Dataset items
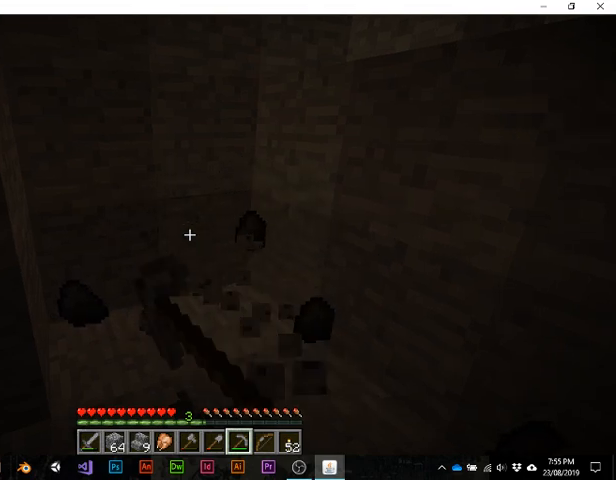
{"keys": ["w"], "events": []}
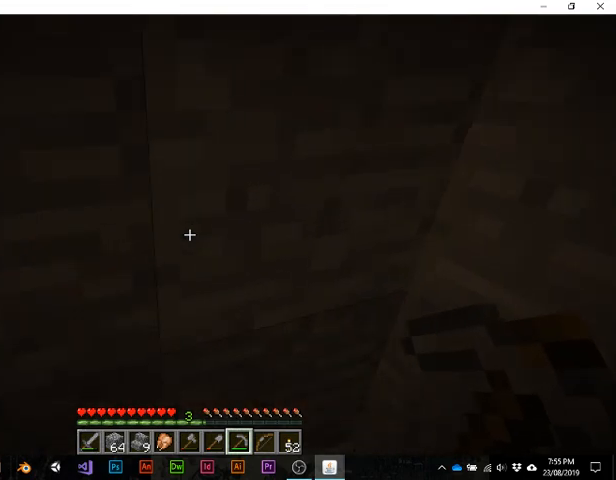
{"keys": ["s"], "events": [[67, "w", "up"], [433, "s", "down"]]}
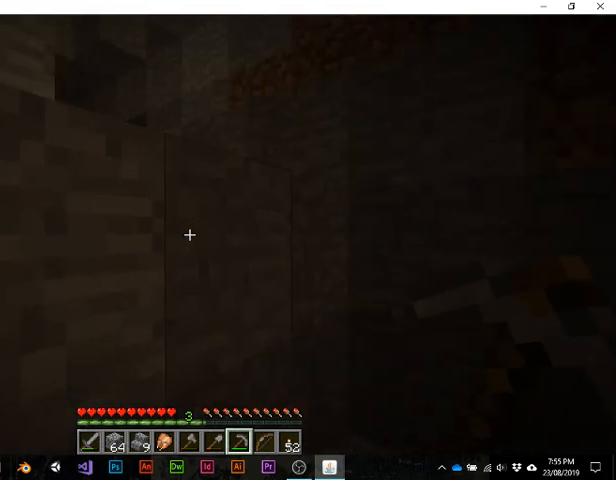
{"keys": [], "events": [[133, "s", "up"]]}
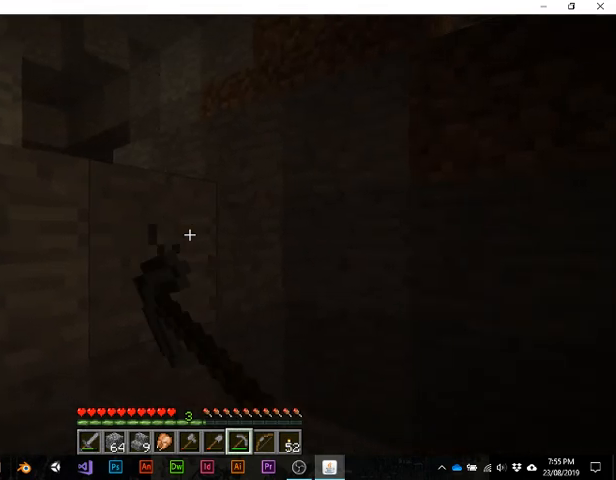
{"keys": [], "events": []}
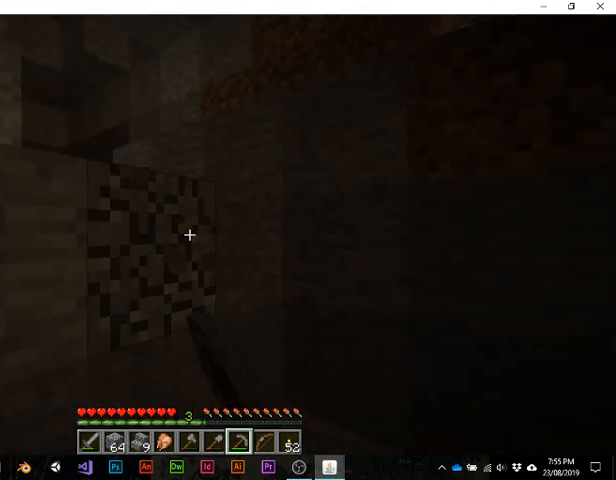
{"keys": [], "events": []}
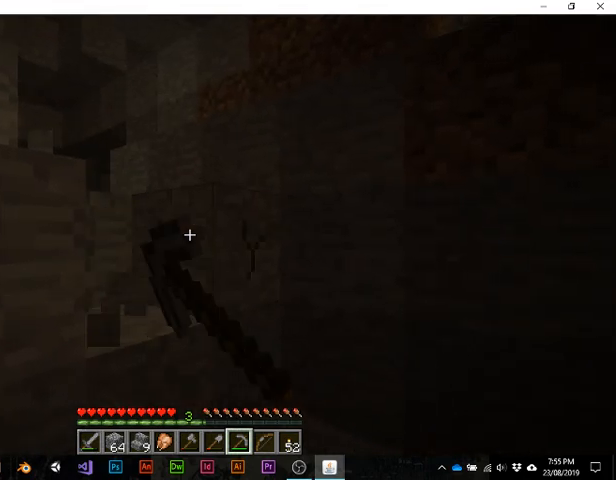
{"keys": [], "events": []}
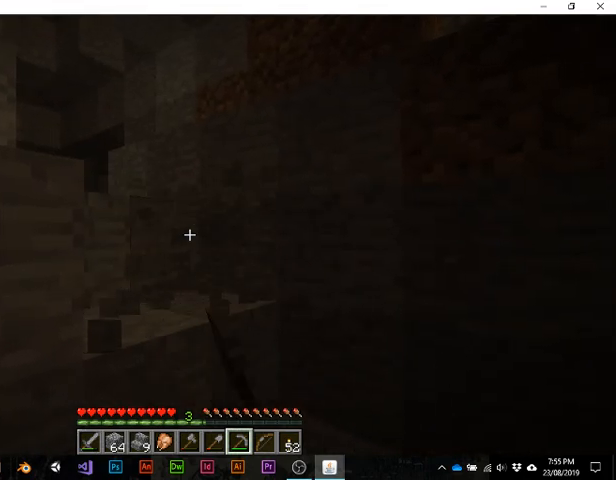
{"keys": ["w"], "events": [[133, "w", "down"]]}
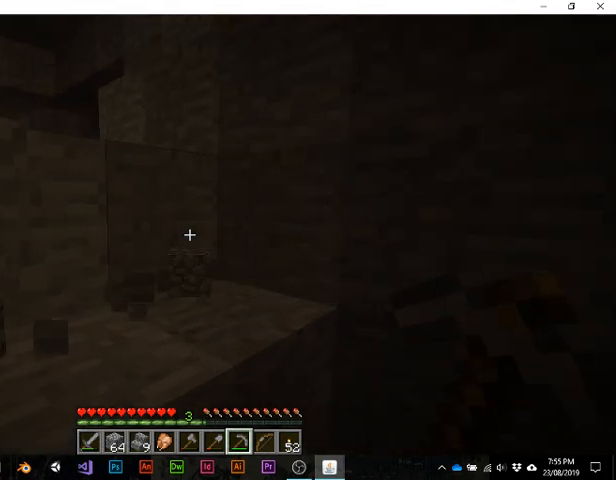
{"keys": [], "events": [[100, "space", "down"], [300, "space", "up"], [433, "w", "up"]]}
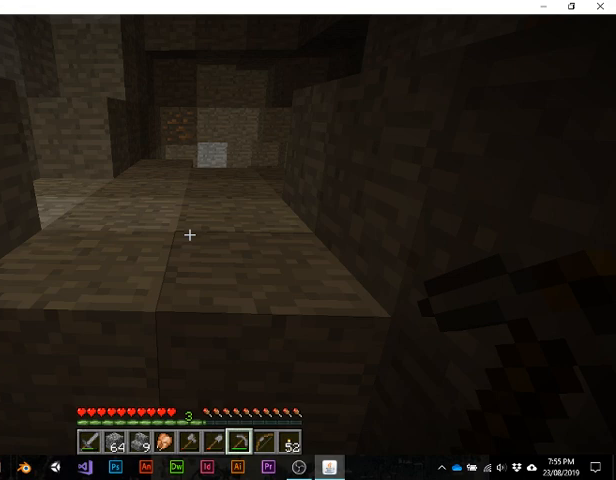
{"keys": [], "events": []}
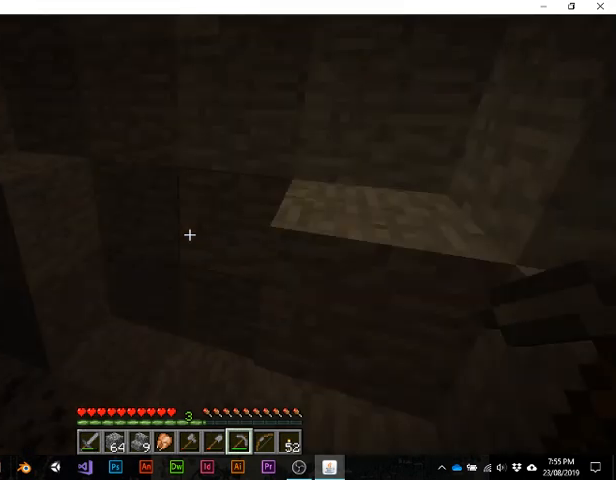
{"keys": ["w"], "events": [[267, "w", "down"]]}
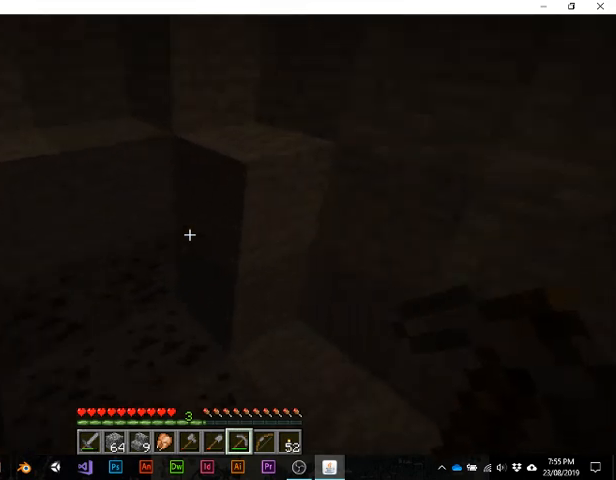
{"keys": [], "events": [[33, "w", "up"]]}
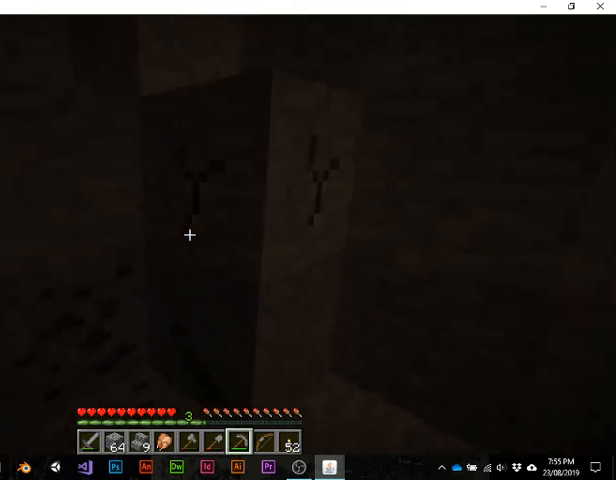
{"keys": [], "events": []}
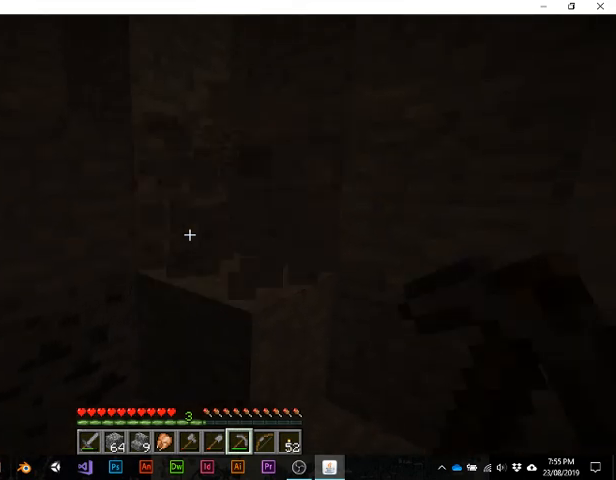
{"keys": [], "events": []}
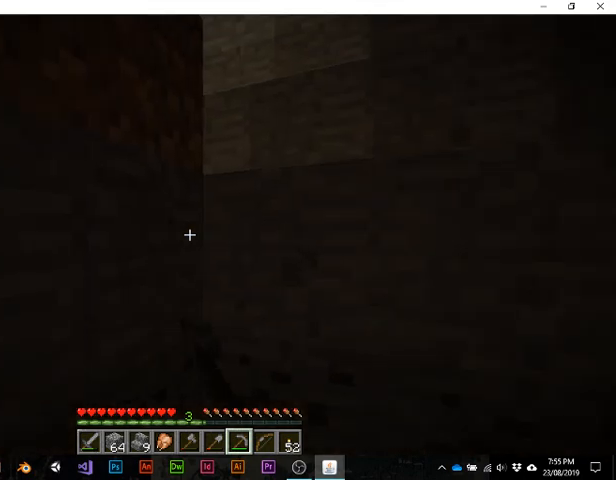
{"keys": [], "events": []}
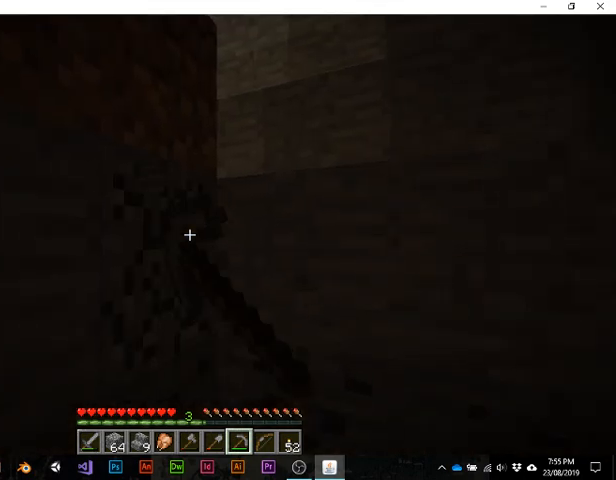
{"keys": [], "events": []}
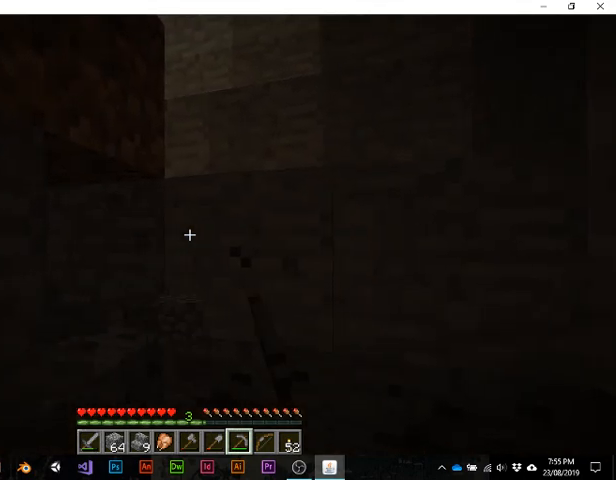
{"keys": [], "events": []}
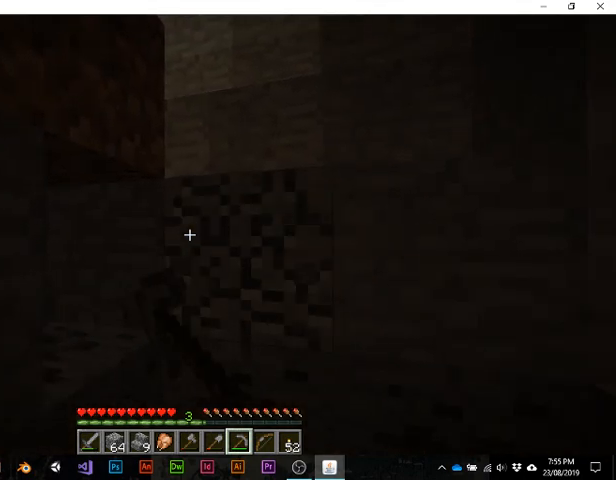
{"keys": [], "events": []}
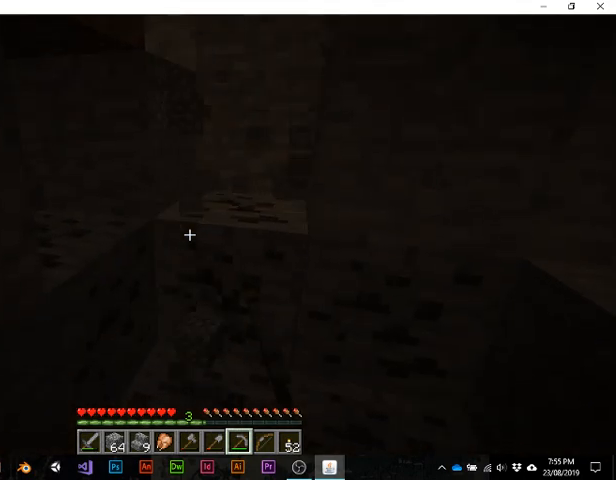
{"keys": [], "events": []}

WHAT YOU WILL DO
Pictures are to be excluded; the records themselves are to be reproduced exactly.

FINAL ANSWER
{"keys": ["w"], "events": []}
{"keys": ["s"], "events": [[67, "w", "up"], [433, "s", "down"]]}
{"keys": [], "events": [[133, "s", "up"]]}
{"keys": [], "events": []}
{"keys": [], "events": []}
{"keys": [], "events": []}
{"keys": ["w"], "events": [[133, "w", "down"]]}
{"keys": [], "events": [[100, "space", "down"], [300, "space", "up"], [433, "w", "up"]]}
{"keys": [], "events": []}
{"keys": ["w"], "events": [[267, "w", "down"]]}
{"keys": [], "events": [[33, "w", "up"]]}
{"keys": [], "events": []}
{"keys": [], "events": []}
{"keys": [], "events": []}
{"keys": [], "events": []}
{"keys": [], "events": []}
{"keys": [], "events": []}
{"keys": [], "events": []}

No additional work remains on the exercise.